El día en que lo iban a matar, el perro marrón despertó, como siempre, en Madrid, a eso de las 5.30 de la mañana.  No parecía presagiar nada malo –ni nada bueno-. Era un perro poco intuitivo. Andaba sosteniéndose en cuatro varas de hueso, balanceándose graciosamente con la lengua fuera cuando apretaba el paso. Comió de un cubo de basura lo que pudo y lo chupó todo, y tras el frugal banquete se tumbó a descansar, siguiendo la costumbre nacional. Tal vez estuvo pensando en cómo organizarse la tarde o en esas historias que se cuentan –pero que él no creía- sobre las siete vidas de un gato o el rabo perdido del perro de San Roque. O Quizás se preguntaba acerca del destino y esas cosas, ¿dónde irán a parar nuestros huesos? Aunque esta última suposición me parece casi tan descabellada como las anteriores. No debía estar pensando en nada, porque cuando vio asomarse a las puertas de su callejón a la perrita de Sara, una vecina del barrio, se abalanzó a olerle el culo, que es como hacen los perros para romper el hielo.

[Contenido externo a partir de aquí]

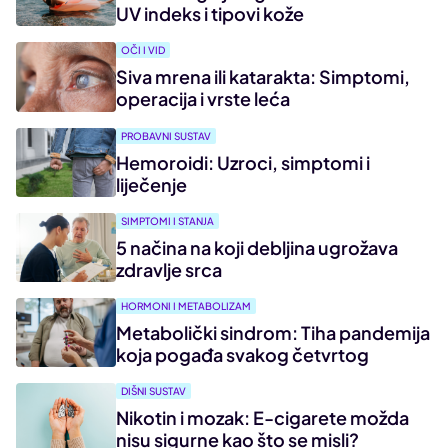
UV indeks i tipovi kože
OČI I VID
Siva mrena ili katarakta: Simptomi,
operacija i vrste leća
PROBAVNI SUSTAV
Hemoroidi: Uzroci, simptomi i
liječenje
SIMPTOMI I STANJA
5 načina na koji debljina ugrožava
zdravlje srca
HORMONI I METABOLIZAM
Metabolički sindrom: Tiha pandemija
koja pogađa svakog četvrtog
DIŠNI SUSTAV
Nikotin i mozak: E-cigarete možda
nisu sigurne kao što se misli?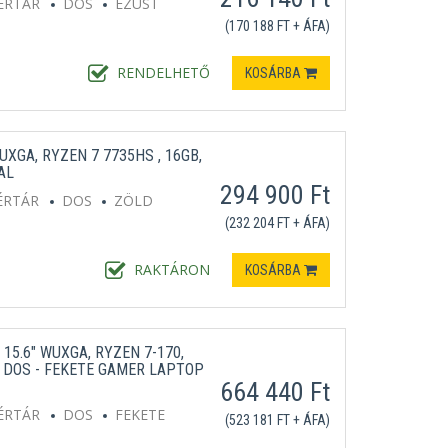
ÉRTÁR
DOS
EZÜST
(170 188 FT + ÁFA)
RENDELHETŐ
KOSÁRBA
UXGA, RYZEN 7 7735HS , 16GB,
AL
294 900 Ft
ÉRTÁR
DOS
ZÖLD
(232 204 FT + ÁFA)
RAKTÁRON
KOSÁRBA
 15.6" WUXGA, RYZEN 7-170,
B, DOS - FEKETE GAMER LAPTOP
664 440 Ft
ÉRTÁR
DOS
FEKETE
(523 181 FT + ÁFA)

Después se echó otra siestecilla, esta vez por vicio, y al despertar se encontró solo en el callejón. No se olió nada –parece ser- cuando escuchó como otro perro se desgañitaba en aullidos y arrancaba en una carrera al infinito. Tampoco sospechó cuando vio venir hacia él una figura desde las sombras que poco a poco tomaba la forma de un hombre, las manos en los bolsillos de un gabán. Lo que difícilmente se explica es que el perro marrón ni se inmutó cuando aquel hombre, ya frente a él, sacó del bolsillo izquierdo de su gabán una navaja –de Albacete, como poco, aunque bien podría hablarse de hierro toledano por el tamaño de la hoja- y se acercó con evidentes intenciones. Evidentes para el resto, pensaría el perro, porque para mí…. Claro que seguramente advirtió el peligro entonces, la bota de aquel hombre en su cuello lo asía al suelo y de su cuerpo horadado manaba la sangre que calaba la tierra. Imagino que el perro marrón echaba en falta un .38 Smith and Wesson del especial, con que ajustarle las cuentas a aquel hombre silencioso e impertinente.